Introduit dès le départ par une musique du lac des signes, hasard ou coïncidence quand on sait que cette même musique est celle de Dracula, mentionné sur l'affiche comme deuxième nom de Bela Lugosi, Double Assassinat dans la rue Morgue se montre comme une libre adaptation de Poe, phénomène assez rependu à cette époque, jouant sur une intrigue fantastique (le savant fou qui veut prouver l'humanité des singes) et expressionniste (par un jeu d'ombre omniprésent, des décors Parisiens en carton pâte ou encore les motifs géométriques des plans de Paris, parfois peu réalistes, mais tout de même séduisants).
Cet expressionnisme, surtout marqué par la domination des ombres, se remarque dès les premières minutes avec l'apparition de Lugosi à l'entrée de la tente de foire. Puis, reprise, et plus appuyée lors de sa montée sur scène. Si Lugosi domine, c'est une fois de plus grâce à sa voix, son accent Hongrois. Cette voix dominatrice est d'ailleurs reprise pars le dialogue avec la réplique du mari qui ne se gène pas de faire remarquer ce fameux accent. Mais évidemment, il domine encore et toujours par le regard, appuyé par un effet de maquillage se voulant insistant sur les sourcils, donnant un aspect inquiétant mais non antipathique à notre futur savant fou.
Pour revenir sur les dialogues, il est assez agréable de remarquer l’insistance sur le français, avec notamment un "mesdames et messieurs" qui a son impact.
Une fois ceci présenté avec classe, côté mise en scène pour Robert Florey, ou côté personnage par Lugosi, on assiste à la présentation du "monstre" du film, le second ennemi de l'oeuvre, alliant mélange entre déguisement et prise de vue réelle, plutôt réussi, sauf lors des déplacements de celui ci, trop peu réalistes, mais néanmoins plus réussis qu'ils le seront 10 ans plus tard dans The Devil Bat.

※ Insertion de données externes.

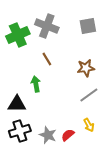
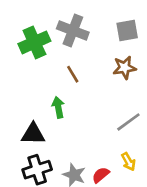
brown star: (86, 68) -> (124, 68), moved

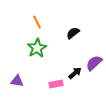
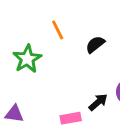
orange line: (37, 22) -> (58, 30), moved
green star: (37, 48) -> (27, 59), moved

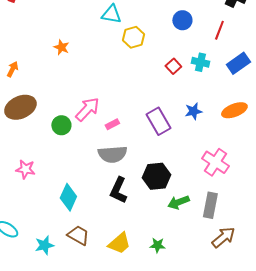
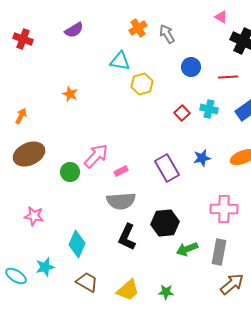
red line: (219, 30) -> (228, 77), turned 66
pink cross: (215, 162) -> (224, 209), turned -32
cyan star: (44, 245) -> (45, 267), moved

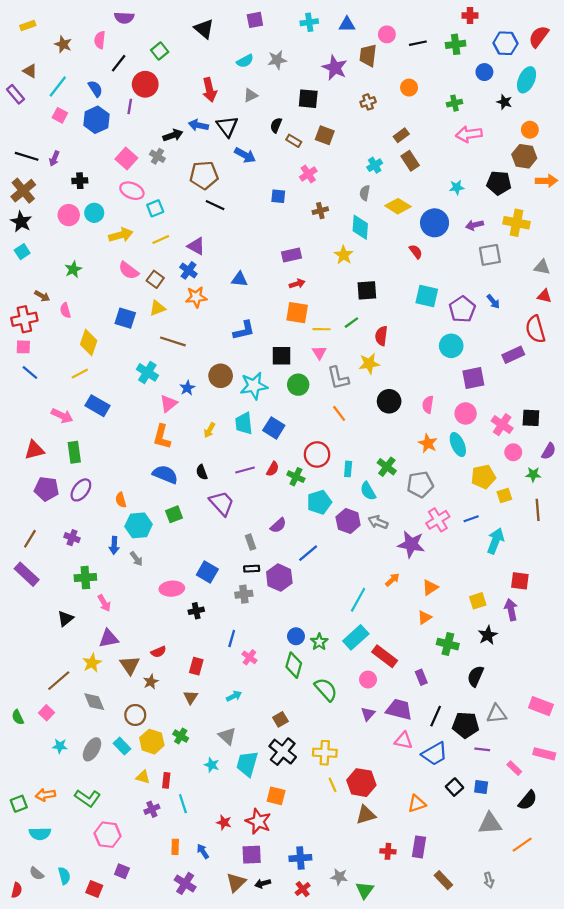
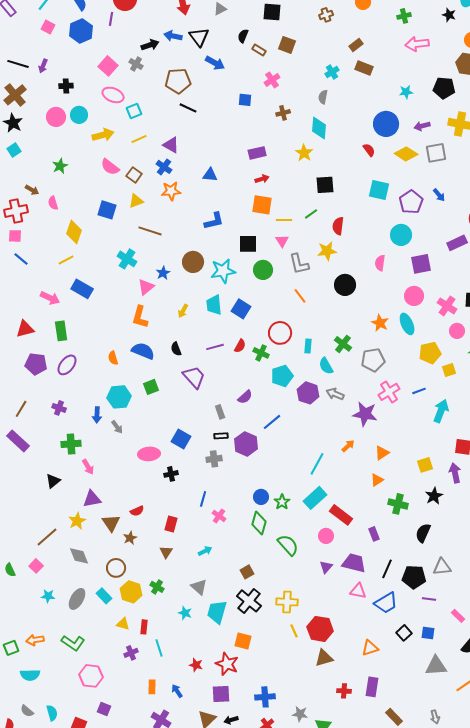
brown rectangle: (410, 161) -> (364, 68), turned -36
yellow diamond: (398, 206) -> (406, 154), moved
pink semicircle: (428, 405) -> (380, 263), moved
orange semicircle: (121, 500) -> (113, 358), moved

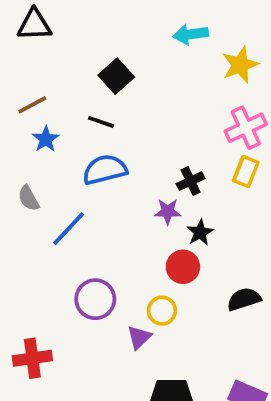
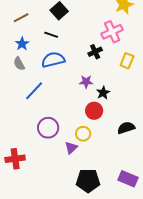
brown line: (32, 105) -> (21, 18), moved
pink cross: (246, 128) -> (112, 32), moved
black cross: (191, 181) -> (95, 52), moved
gray semicircle: (29, 198) -> (19, 64), moved

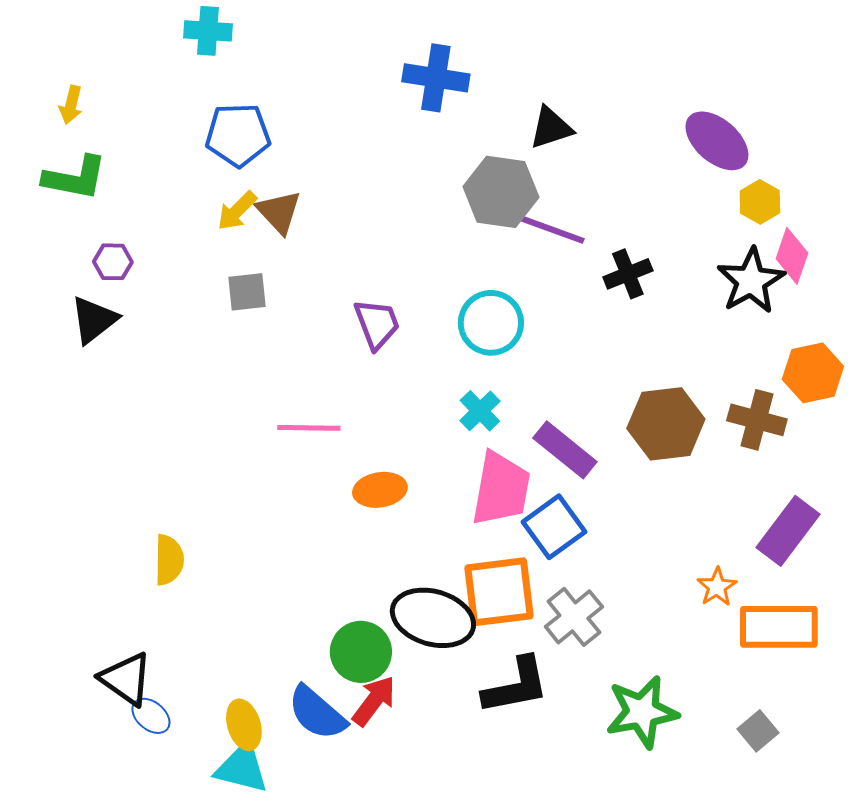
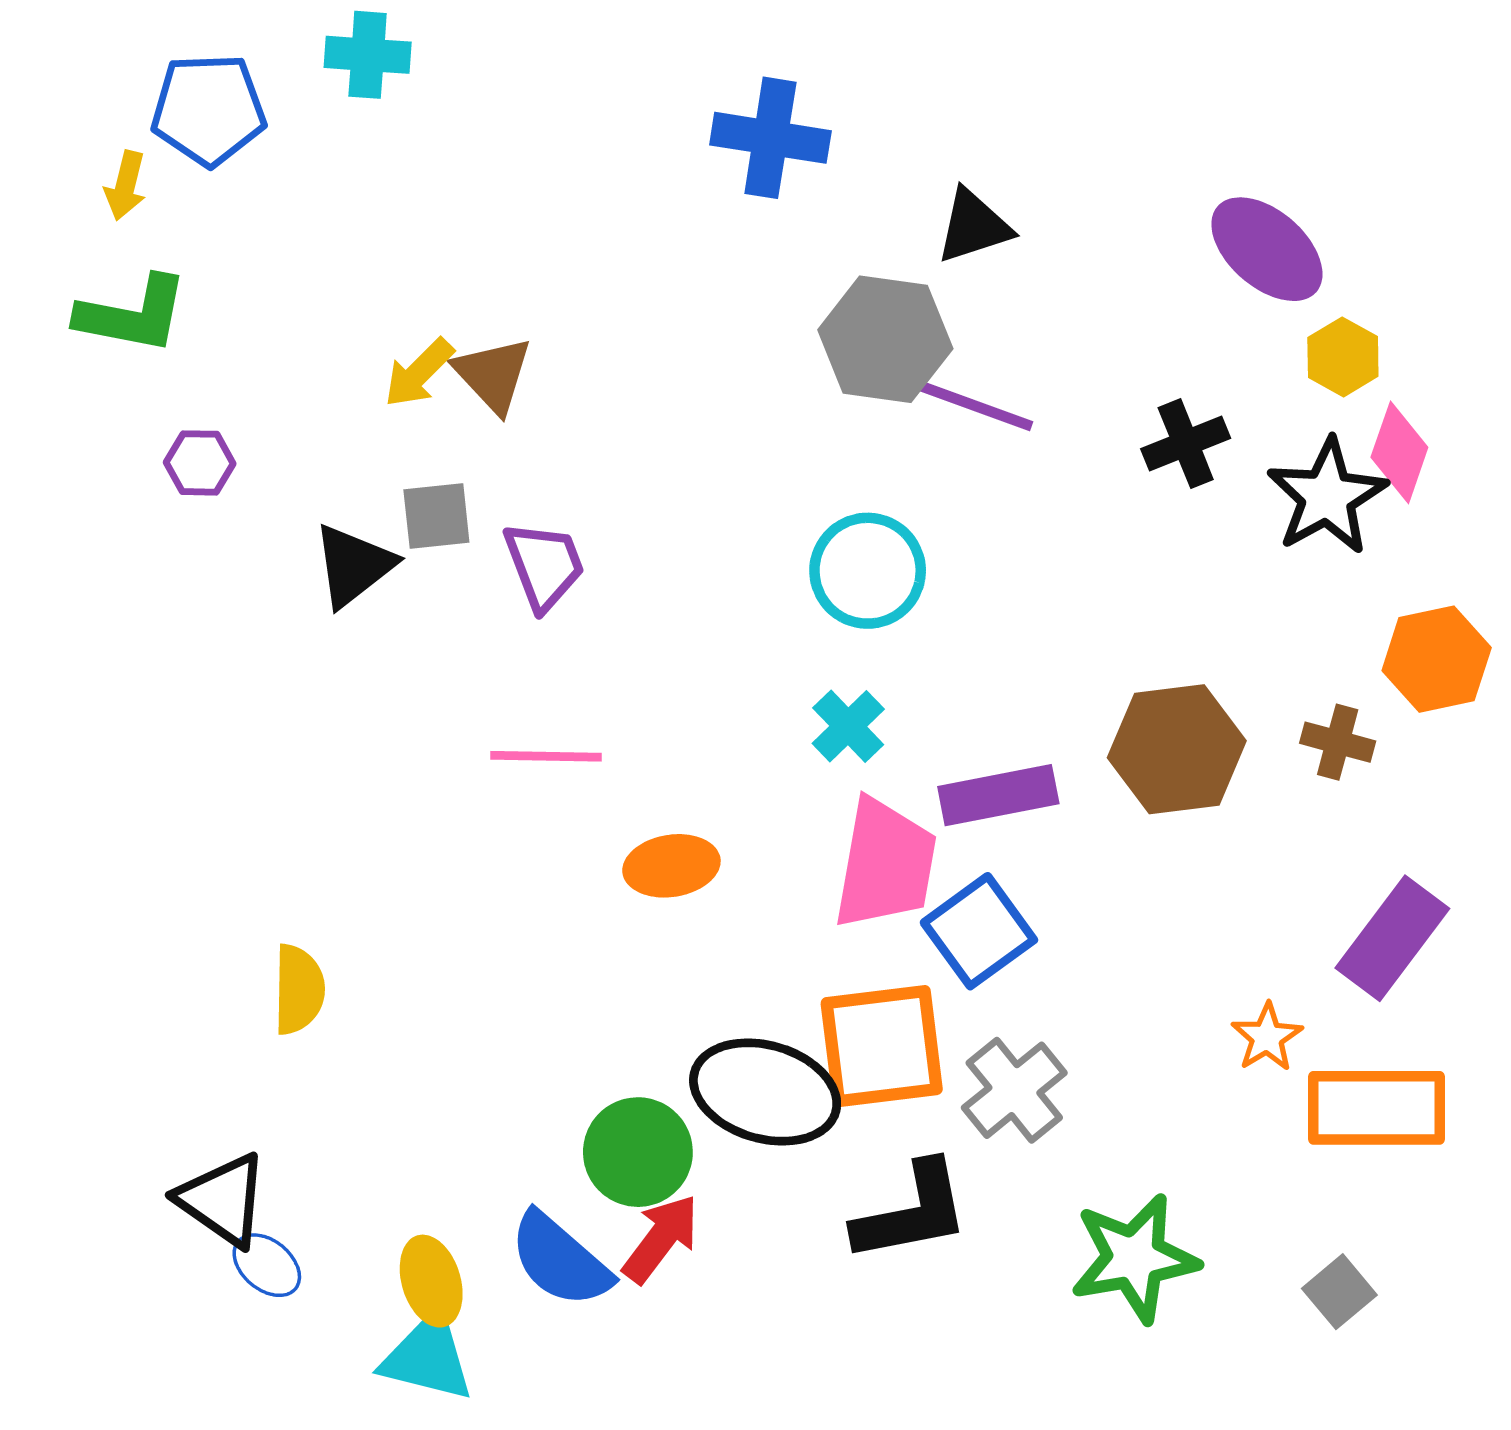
blue pentagon: (238, 135) -> (209, 110), moved
black cross: (628, 274) -> (1186, 444), moved
black triangle: (94, 320) -> (353, 565), moved
purple trapezoid: (377, 324) -> (544, 565), moved
brown cross: (757, 420) -> (1338, 742), size x0.7
purple rectangle: (565, 450) -> (998, 795), turned -50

Florey nous présente ensuite une scène de meurtre, deux hommes se donnent mutuellement la mort. Celle ci est intéressante car l'horreur nous est presque finalement présentée que par cris, et non par images choquantes comme l'on pourrait croire. Puis, l'approche de Lugosi vers la jeune femme, étant l'avancée de celui ci vers la caméra, se terminant par la seule ombre de ce dernier, rappelant une fois de plus l’expressionnisme donc le film regorge. Si tout est présenté de façon grandiose, la labo du Dr Mirakle est d'un typique superbe, éprouvettes, tuyaux etc, là, chapeau.
La suite de cette scène est l'une des plus belles, voyant un Lugosi en échec, réussissant une inversion des rôles, il nous montre sa détresse et en est presque touchant.
Enfin, les costumes, comme des décors, sont soignés et réalistes. Les gardes, en costumes Napoléoniens, brandissant leurs chapeaux et leurs capes qui s'intègrent dans les ombres avec brio.
Tout comme certains plans finalement. L'avantage de ces films anciens est que les innovations techniques sont toujours surprenantes. Il y en deux qui m'ont réellement marqué : la scène de la balançoire, incroyable quand on regarde de près la date du film, puis aussi, la montée de la caméra, qui passe du trottoir au toit sans coupure, et finalement si peu saccadé.
La fin, quoi qu'un peu classique, se veut plutôt novatrice, à la King kong.
Double Assassinat dans la rue Morgue est une réussite cinématographique, certes vieillie, quoi que très bien conservée comparée à d'autres films de la même période. Mention spéciale à un Bela Lugosi alors à son apogée, signant l'un de ses meilleurs rôles, finalement presque tous concentrés autour de ce début des années 30.